Das war ihrer Familie wiederum ein Dorn im Auge und die Zusammenarbeit im Hinblick auf weitere Veröffentlichungen, die Monika gemeinsam mit ihren Familienmitgliedern geplant hatte, wurden von diesen bis ins hohe Alter hinein boykottiert. So wurde sie innerhalb der Familie zum „Fall“ Moni, gewissermaßen zum schwarzen Schaf, das nichts zum Unterhalt beiträgt und den anderen nur zur Last fällt bzw. sie belastet. Im Gegenzug tituliert ihre Familie sie als eine, die „einen Klaps weg“ habe und das auch selbst wisse. Psychologisch analysiert, führte das permanente Schlechtbehandeln bzw. Zurücksetzen seitens der Familie dazu, dass Monika schon während ihrer Schulzeit eine Abtrünnige wurde, die nur auf der faulen Haut liegt und ihr Leben nicht selbst in die Hand nimmt. So jedenfalls empfinden es ihre Eltern und auch die meisten anderen Mitglieder der Familie Thomas Mann.
Vielleicht ist das der Grund, warum sie es so viele Jahre auf Capri aushält, ohne den Esprit zu finden, wie ihn eine Großstadt verbreitet hätte, in der sie sich als Nobelpreisträger-Tochter noch immer ihre Freundschaften hätte aussuchen können. Und dies, obwohl man sie innerhalb ihrer Familie insbesondere nach dem Verlust ihres Ehemannes in den Kriegswirren auf der Reise in die USA später nicht mehr „nur für ziellos und labil hielt – jetzt ist sie auch noch traumatisiert und in Trauer.“
Doch als sie nach Capri kommt, legt sie das alles ab. Ihre Beziehung zu dem so anders lebenden und denkenden Antonio beschreibt sie einmal so: „Die Anwesenheit des Anderen genügte…Wir waren sehr vereint…Er baute die azurblaue Grotte, ich hörte Mozart, warum hätten wir reden sollen?“ Als unwahrscheinliches Paar beschreibt Kerstin Holzer das Paar, das eine durchaus lebendige Beziehung mit vielen Konflikten führt.

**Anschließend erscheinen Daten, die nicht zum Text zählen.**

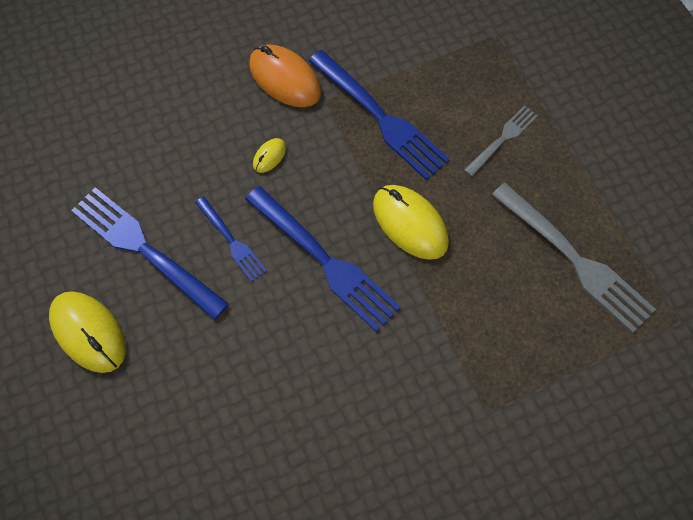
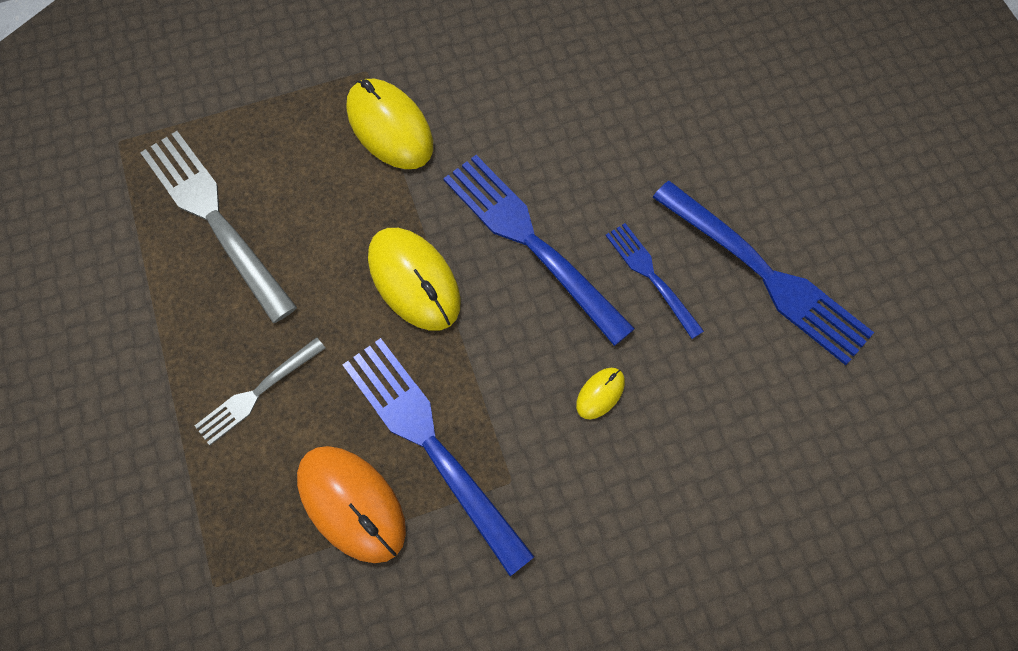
camera: 175 degrees left, 0 degrees up
yellow mouse [49,291,126,373] -> yellow mouse moved to [347,79,433,169]
orange mouse [249,44,321,107] -> orange mouse moved to [297,446,406,563]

Über diese Beziehung war bisher wenig bekannt. Holzer hat es recherchiert und liebevoll aufgearbeitet. Es muss eine Beziehung gewesen sein, die in den ersten Jahren von Eifersüchteleien aufgrund verschiedener Liebschaften von Antonio geprägt war, die sich aber nach und nach entwickelte und als erwachsen bezeichnet werden kann. Holzer vermag in Monascella ein Bild von Monika Mann zu zeichnen, das uns die Dramatik ihres Lebens bewusst macht, aber auch zeigt, wie schwierig es sein kann, mit einem großen Schicksal auf die Welt zu kommen.
Behandelt wird aber auch die Thematik einer spät begonnenen Liebe zwischen zwei Menschen jenseits der 45, die sehr schnell beschließen, zusammenbleiben zu wollen. In gewisser Weise ist auch Antonio ein Outsider, und vielleicht ist es das, was Monika und ihn so eng miteinander verbunden hat. Und auch die Erkenntnis zum Alter wie zum Altern: „Denn klar sei doch: Die Alten steckten in festem Grund, die Jungen seien immun und gemacht für das Heute. Die Mittelalten, wie sie, Monika, hätten es schwer.“ Und so stirbt Monika Mann recht einsam im Jahr 1992 im Alter von 81 Jahren.
Und auch das Buch selbst hinterlässt die Leserschaft ein wenig einsam, weil es sehr sachlich das Leben von Monika Mann darstellt, ohne besonders pathetisch zu werden. Ein angenehmer Effekt, den Monika Mann wohl zu schätzen gewusst hätte. Das Buch stellt ein Plädoyer dar für alle, denen ebenfalls manchmal Energie und Mut fehlen. Beachtlich ist, welche Sprachkombination und -vielfalt von der Autorin angeboten wird, um den richtigen Bezug zur Vergangenheit herzustellen. Dies ist ihr rundum gelungen.